Après les Mothers for Moral America dans les années 60 et le Movement to Restore Democracy qui accuse le rock de répandre le communisme dans les années 70, l’élection de Ronald Reagan en 1981 prépare un terrain idéal pour le plus grand organisme de censure musicale de la société moderne.
Un peu comme les 10 premières missions Apollo avant que Neil Armstrong ne fasse un pas de géant.
 





Le PMRC - Parents’ Music Resource Center - est créé en 1984 (hasard orwellien ?) après que la fille de Tipper Gore ait vu Purple Rain. Prince y chante « Darling Nikki » qui contient une allusion à la masturbation. Tipper commence alors à écouter quelques chansons de « rock » et se dit choquée. La lubie d’une femme bornée se transforme en slogan. La perversion de la musique encourage le déclin du noyau familial en Amérique : «  le rock infecte la jeunesse du monde entier. »
 





Cette association doit son succès au fait que ses membres étaient les épouses de politiciens américains, ironiquement surnommées les « Washington Wives ». Al Gore peut agiter aujourd’hui sa bannière écologiste, il a affronté Frank Zappa avec un mépris très ‘Bible Belt’. Le rôle du PMRC : engager des actions pour démontrer que les paroles des chansons sont légalement obscènes et ne sauraient donc être protégées par le premier amendement de la constitution.

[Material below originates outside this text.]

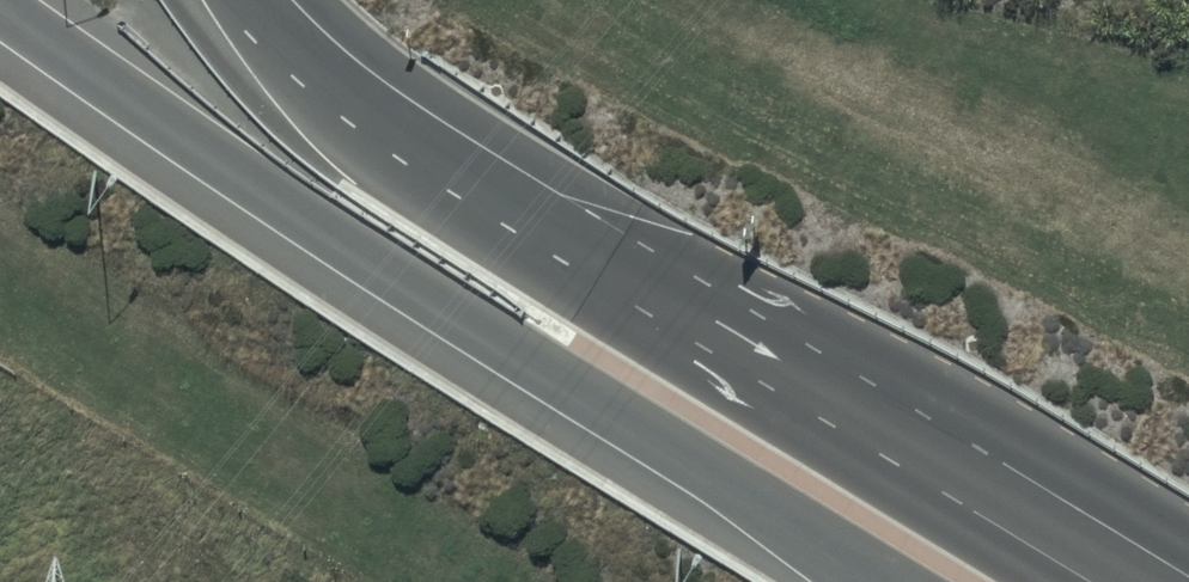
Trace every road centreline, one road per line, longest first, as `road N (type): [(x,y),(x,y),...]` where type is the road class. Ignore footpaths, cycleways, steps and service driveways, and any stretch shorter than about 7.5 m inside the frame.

Ca paraît aberrant aujourd’hui, mais pendant les auditions en 1985, le second mandat de Ronald Reagan lui laisse la liberté de soutenir concrètement la droite évangélique. La Moral Majority de Jerry Falwell et l’effervescence religieuse du pays pèsent bien plus lourd que l’industrie musicale.
Il aura même fallu l’avènement du PMRC pour que Frank Zappa prenne quelque chose au sérieux. Il sera l’artiste le plus acharné contre l’association : « les requêtes du PMRC équivalent à traiter un problème de pellicules par une décapitation. »
 





 
Ah, l’interprétation technocrate d’un propos underground. Si des sénateurs hors d’âge et quelques femmes noyées dans la ferveur avaient du statuer sur les oeuvres de Picasso ou les films de Godard, ces noms évoqueraient peu de choses aujourd’hui. La Bible a 2000 ans et semble de toute façon un ouvrage de référence peu indiqué pour évaluer un disque de heavy metal.
« les gens qui rédigent de mauvaises lois sont, à mon avis, plus dangereux que des gens qui écrivent une chanson sur la sexualité. » (Frank Zappa)
Tipper reste surtout connue pour avoir collé un « Explicit Lyrics » sur les CDs. Le Tipper Sticker avait paradoxalement la réputation d’être un formidable boost pour les ventes de disques. En 1984, on s’apprête à traverser les années les plus ineptes de l’éthique musicale et il n’y a que chez les Gore qu’on est choqués par Prince ou Madonna. Les gens qui ont une vraie vie se jettent donc sur les CDs ornés d’un sticker, histoire de pimenter un peu le truc. Le phénomène atteint son sommet avec le « Cop Killer » de Body Count en 1992. Les paroles de Ice-T débordent du cache de l’autocollant, c’est un euphémisme, puisqu’il est – seul – accusé par le gouvernement de la hausse des violences contre les policiers dans le pays.




 
Le PMRC prend concrètement fin à partir de 1993 avec les mandats de Bill Clinton. Juste après les West Memphis 3. Juste après le procès de Judas Priest qui est accusé d’avoir poussé deux jeunes au suicide avec des messages subliminaux. On traverse des années où le lien est souvent obscur entre rock et politique. Censure d’un côté, opposition artistique de l’autre et on arrive toujours à ce moment où Tony Blair invite la Brit Pop à Downing Street pour s’acheter une youth credibility.
La Tipper Gore française tient le même discours avec 25 ans de retard (discours qui à l’origine en avait déjà facile 150 dans la remorque). Le cheval de bataille de Christine Boutin, c’est le Hellfest. « Anti-chrétien », « musique du diable », « culture de la mort » ... Euh bon, Hammerfall tourne un clip pour l’équipe de Suède de Curling et Kiss vend des jouets aux enfants. C’est d’ailleurs doublement ironique que le Hellfest sonne comme un revival du heavy metal 80s et qu’on assiste en parallèle à ce revival du PMRC avec les interventions de l’ex-ministre.
Les mecs qui dézinguent leurs potes dans les lycées américains écoutent quoi au juste ? Et les braqueurs de banque ? Les traders ? Les emplois fictifs ? Qu’est ce qu’écoutent Tipper Gore et Christine Boutin ? Hey, les Beatles m’ont l’air beaucoup plus dangereux que Pantera.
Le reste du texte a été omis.